VitaminLife.com: Stomach Acid Defense

Many people that take PPI’s (Proton Pump Inhibitors) to inhibit stomach acid production end up with osteoporosis. Merchant cautions that without controlled clinical trials, it is impossible to know whether the results would be exactly the same in humans. She also emphasizes that a type of bacteria called Helicobacter pylori, the most common cause of gastritis, was excluded from these studies. Since reduced gastric acidity does appear to make the mammalian stomach more vulnerable to bacterial invasion and gastritis, however, Merchant says physicians may want to re-evaluate the long-term use of omeprazole and other proton-pump-inhibiting drugs in their patients.

This information is provided for general educational purposes only and is not intended to constitute (i) medical advice or counseling, (ii) the practice of medicine or the provision of health care diagnosis or treatment, (iii) or the creation of a physician–patient relationship. If you have or suspect that you have a medical problem, contact your doctor promptly. Acid reflux happens when the valve that separates the stomach from the esophagus fails to stay closed when it should.

1. Bananas. This low-acid fruit can help those with acid reflux by coating an irritated esophageal lining and thereby helping to combat discomfort. Due to their high-fiber content, bananas also can help strengthen your digestive system – which can help ward off indigestion.

One soluble fiber found in bananas is pectin, which helps move stomach contents through your digestive tract. And that’s a good thing – because food that sticks around will only continue to generate acid.

Low stomach acid leads to bacterial overgrowth in the stomach and intestines, which sets the stage for maldigested carbohydrates. The resulting gas increases intrabdominal pressure, causing the lower esophageal sphincter to malfunction. The gastric mucosal barrier is the property of the stomach that allows it to safely contain the gastric acid required for digestion.

The enzymes should be acid-resistant, so they work in the stomach itself, not in the small intestine. A powdered enzyme preparation (1/2 teaspoon) can be mixed together with the calcium powder above and taken after each meal. Digestive enzymes are available in health food stores and drug stores. By reducing levels of stomach acid, acid-lowering drugs may produce serious side effects, especially when used for several months or longer.
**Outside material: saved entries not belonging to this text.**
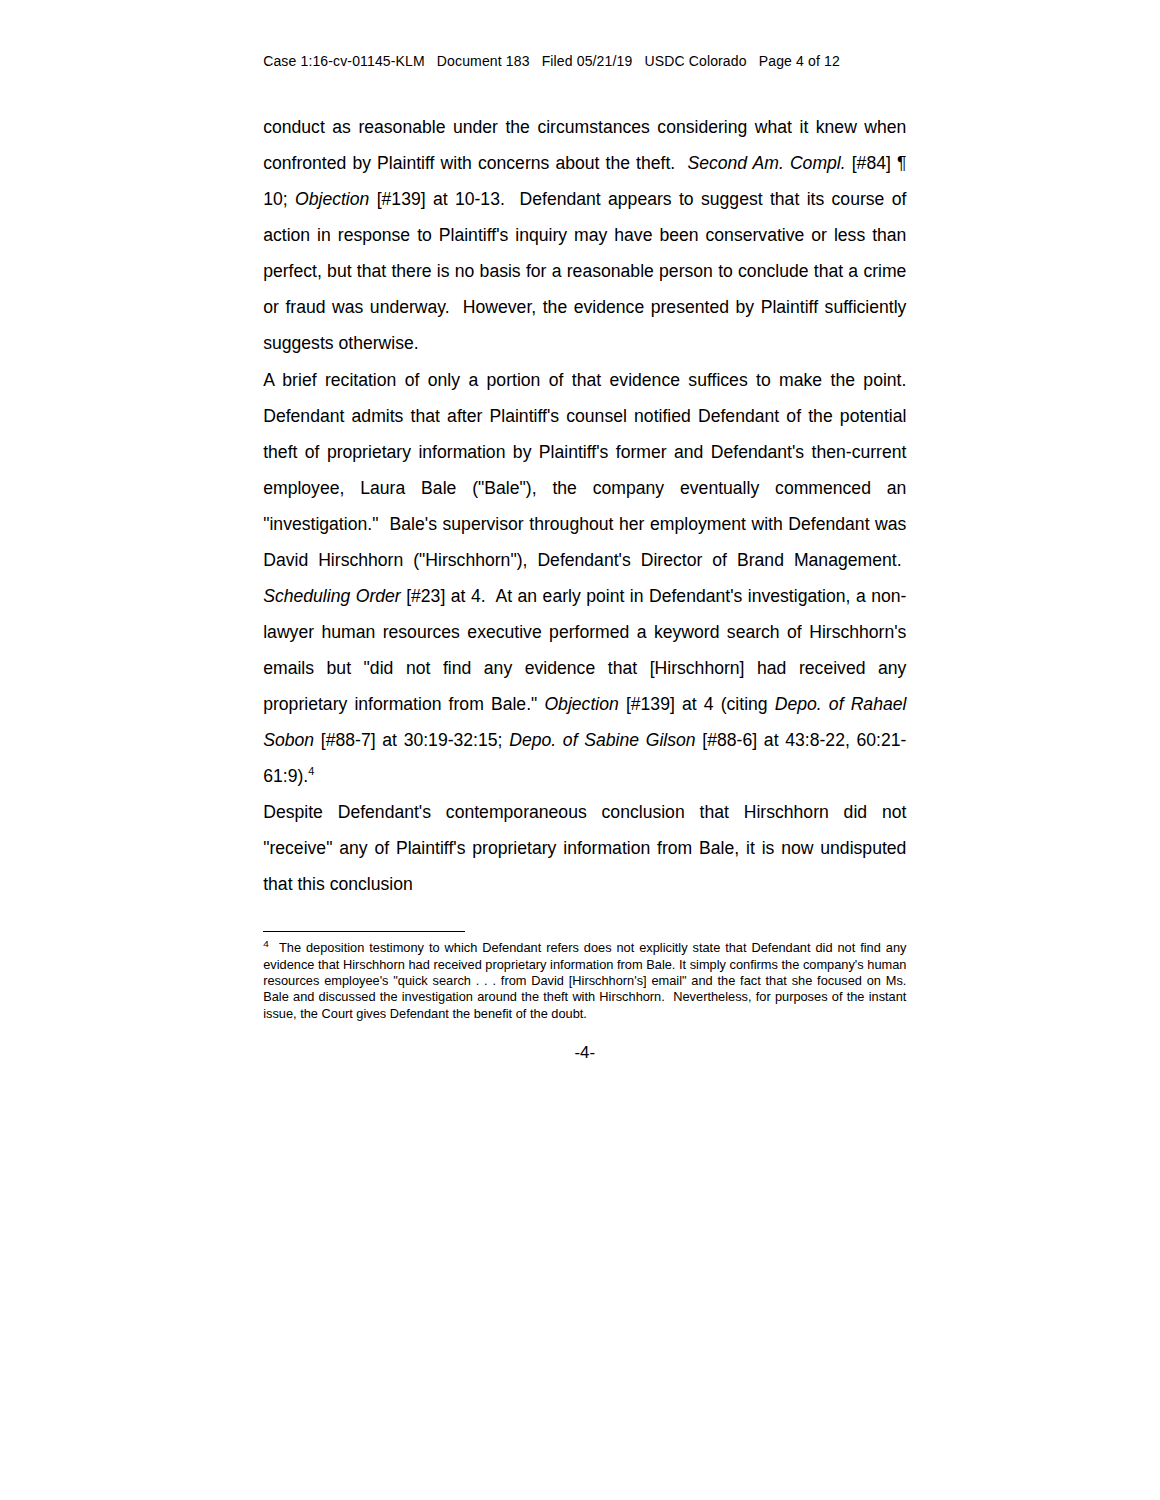Case 1:16-cv-01145-KLM Document 183 Filed 05/21/19 USDC Colorado Page 4 of 12
conduct as reasonable under the circumstances considering what it knew when confronted by Plaintiff with concerns about the theft. Second Am. Compl. [#84] ¶ 10; Objection [#139] at 10-13. Defendant appears to suggest that its course of action in response to Plaintiff's inquiry may have been conservative or less than perfect, but that there is no basis for a reasonable person to conclude that a crime or fraud was underway. However, the evidence presented by Plaintiff sufficiently suggests otherwise.
A brief recitation of only a portion of that evidence suffices to make the point. Defendant admits that after Plaintiff's counsel notified Defendant of the potential theft of proprietary information by Plaintiff's former and Defendant's then-current employee, Laura Bale ("Bale"), the company eventually commenced an "investigation." Bale's supervisor throughout her employment with Defendant was David Hirschhorn ("Hirschhorn"), Defendant's Director of Brand Management. Scheduling Order [#23] at 4. At an early point in Defendant's investigation, a non-lawyer human resources executive performed a keyword search of Hirschhorn's emails but "did not find any evidence that [Hirschhorn] had received any proprietary information from Bale." Objection [#139] at 4 (citing Depo. of Rahael Sobon [#88-7] at 30:19-32:15; Depo. of Sabine Gilson [#88-6] at 43:8-22, 60:21-61:9).4
Despite Defendant's contemporaneous conclusion that Hirschhorn did not "receive" any of Plaintiff's proprietary information from Bale, it is now undisputed that this conclusion
4 The deposition testimony to which Defendant refers does not explicitly state that Defendant did not find any evidence that Hirschhorn had received proprietary information from Bale. It simply confirms the company's human resources employee's "quick search . . . from David [Hirschhorn's] email" and the fact that she focused on Ms. Bale and discussed the investigation around the theft with Hirschhorn. Nevertheless, for purposes of the instant issue, the Court gives Defendant the benefit of the doubt.
-4-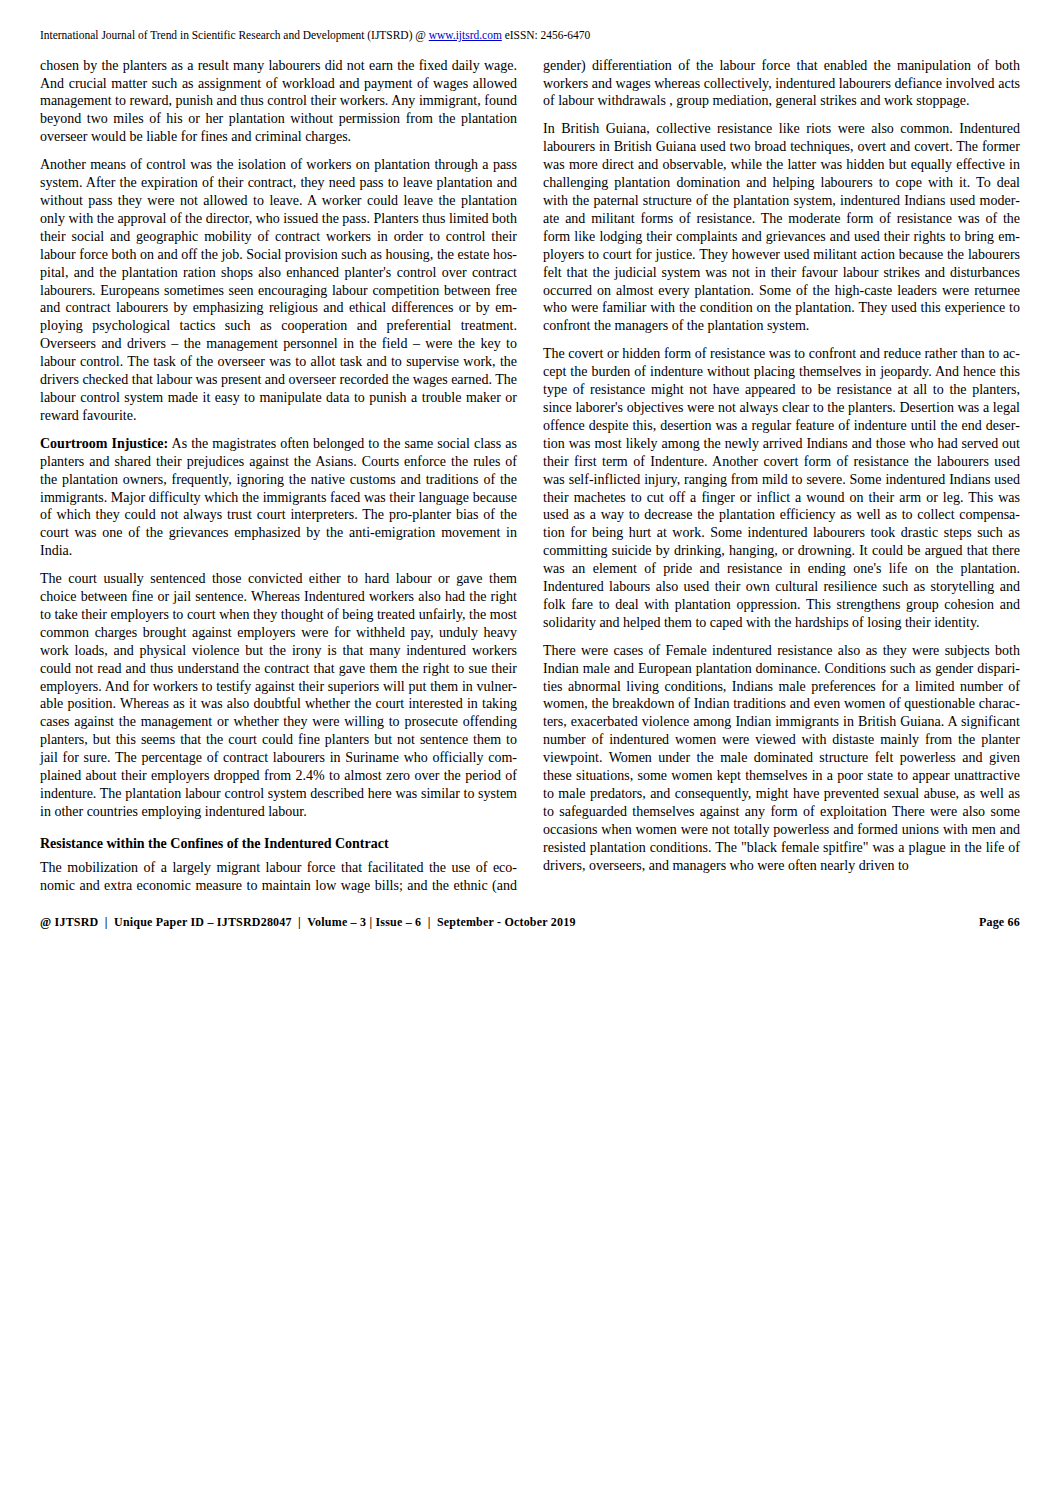International Journal of Trend in Scientific Research and Development (IJTSRD) @ www.ijtsrd.com eISSN: 2456-6470
chosen by the planters as a result many labourers did not earn the fixed daily wage. And crucial matter such as assignment of workload and payment of wages allowed management to reward, punish and thus control their workers. Any immigrant, found beyond two miles of his or her plantation without permission from the plantation overseer would be liable for fines and criminal charges.
Another means of control was the isolation of workers on plantation through a pass system. After the expiration of their contract, they need pass to leave plantation and without pass they were not allowed to leave. A worker could leave the plantation only with the approval of the director, who issued the pass. Planters thus limited both their social and geographic mobility of contract workers in order to control their labour force both on and off the job. Social provision such as housing, the estate hospital, and the plantation ration shops also enhanced planter's control over contract labourers. Europeans sometimes seen encouraging labour competition between free and contract labourers by emphasizing religious and ethical differences or by employing psychological tactics such as cooperation and preferential treatment. Overseers and drivers – the management personnel in the field – were the key to labour control. The task of the overseer was to allot task and to supervise work, the drivers checked that labour was present and overseer recorded the wages earned. The labour control system made it easy to manipulate data to punish a trouble maker or reward favourite.
Courtroom Injustice: As the magistrates often belonged to the same social class as planters and shared their prejudices against the Asians. Courts enforce the rules of the plantation owners, frequently, ignoring the native customs and traditions of the immigrants. Major difficulty which the immigrants faced was their language because of which they could not always trust court interpreters. The pro-planter bias of the court was one of the grievances emphasized by the anti-emigration movement in India.
The court usually sentenced those convicted either to hard labour or gave them choice between fine or jail sentence. Whereas Indentured workers also had the right to take their employers to court when they thought of being treated unfairly, the most common charges brought against employers were for withheld pay, unduly heavy work loads, and physical violence but the irony is that many indentured workers could not read and thus understand the contract that gave them the right to sue their employers. And for workers to testify against their superiors will put them in vulnerable position. Whereas as it was also doubtful whether the court interested in taking cases against the management or whether they were willing to prosecute offending planters, but this seems that the court could fine planters but not sentence them to jail for sure. The percentage of contract labourers in Suriname who officially complained about their employers dropped from 2.4% to almost zero over the period of indenture. The plantation labour control system described here was similar to system in other countries employing indentured labour.
Resistance within the Confines of the Indentured Contract
The mobilization of a largely migrant labour force that facilitated the use of economic and extra economic measure to maintain low wage bills; and the ethnic (and gender) differentiation of the labour force that enabled the manipulation of both workers and wages whereas collectively, indentured labourers defiance involved acts of labour withdrawals , group mediation, general strikes and work stoppage.
In British Guiana, collective resistance like riots were also common. Indentured labourers in British Guiana used two broad techniques, overt and covert. The former was more direct and observable, while the latter was hidden but equally effective in challenging plantation domination and helping labourers to cope with it. To deal with the paternal structure of the plantation system, indentured Indians used moderate and militant forms of resistance. The moderate form of resistance was of the form like lodging their complaints and grievances and used their rights to bring employers to court for justice. They however used militant action because the labourers felt that the judicial system was not in their favour labour strikes and disturbances occurred on almost every plantation. Some of the high-caste leaders were returnee who were familiar with the condition on the plantation. They used this experience to confront the managers of the plantation system.
The covert or hidden form of resistance was to confront and reduce rather than to accept the burden of indenture without placing themselves in jeopardy. And hence this type of resistance might not have appeared to be resistance at all to the planters, since laborer's objectives were not always clear to the planters. Desertion was a legal offence despite this, desertion was a regular feature of indenture until the end desertion was most likely among the newly arrived Indians and those who had served out their first term of Indenture. Another covert form of resistance the labourers used was self-inflicted injury, ranging from mild to severe. Some indentured Indians used their machetes to cut off a finger or inflict a wound on their arm or leg. This was used as a way to decrease the plantation efficiency as well as to collect compensation for being hurt at work. Some indentured labourers took drastic steps such as committing suicide by drinking, hanging, or drowning. It could be argued that there was an element of pride and resistance in ending one's life on the plantation. Indentured labours also used their own cultural resilience such as storytelling and folk fare to deal with plantation oppression. This strengthens group cohesion and solidarity and helped them to caped with the hardships of losing their identity.
There were cases of Female indentured resistance also as they were subjects both Indian male and European plantation dominance. Conditions such as gender disparities abnormal living conditions, Indians male preferences for a limited number of women, the breakdown of Indian traditions and even women of questionable characters, exacerbated violence among Indian immigrants in British Guiana. A significant number of indentured women were viewed with distaste mainly from the planter viewpoint. Women under the male dominated structure felt powerless and given these situations, some women kept themselves in a poor state to appear unattractive to male predators, and consequently, might have prevented sexual abuse, as well as to safeguarded themselves against any form of exploitation There were also some occasions when women were not totally powerless and formed unions with men and resisted plantation conditions. The "black female spitfire" was a plague in the life of drivers, overseers, and managers who were often nearly driven to
@ IJTSRD | Unique Paper ID – IJTSRD28047 | Volume – 3 | Issue – 6 | September - October 2019 Page 66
Fiber not only promotes intestinal health, but it also reduces constipation and makes you feel full a long while after eating it. And, of course, when you feel full, you are less likely to overeat and therefore less likely to regurgitate what’s in your stomach into your esophagus. Enjoy your oatmeal with low-fat or almond milk, as both are low in fat and highly alkaline.

When the dragon needs to spit though, the lower sphincter closes while the upper one opens, and the bladders disgorge a much greater volume of acid, creating a nasty acid spray. Could powerful stomach acid be spat as a means of defense and/or attack? My main concern is that it would be either too inefficient or too evolutionarily unlikely that another method of defense would be much more plausible to evolve. The stomach is protected by the epithelial cells, which produce and secrete a bicarbonate-rich solution that coats the mucosa.

An intact defense against mucosal damage by the stomach’s acid is essential to avoid ulceration. This article focuses on the physiology of gastric acid production, the stomach’s defense mechanisms against acid injury, and the most common challenges to the gastric defenses. A brief description of the stomach’s nonacid digestive capabilities is included.

They are prescribed to treat acid reflux, stomach ulcers and other conditions, and work by reducing the amount of acid in the stomach. When you have acid reflux/heartburn, it is not too much stomach acid causing the direct problem. It is your stomach acid coming up through your esophagus when a muscular valve, called the lower esophageal valve, relaxes incorrectly and allows the acid in your stomach to flow backwards.

Most people experience a feeling of burning chest pain behind the breastbone that moves up to the neck and throat. Sometimes it is described as a sour taste of acid in the back of the throat that worsens with food. You need stomach acid to help digest protein and absorb minerals. Stomach acid is part of your body’s defense system, because the acid works to kill bacteria that enter the stomach. It’s estimated that up to 80% of people have low stomach acid.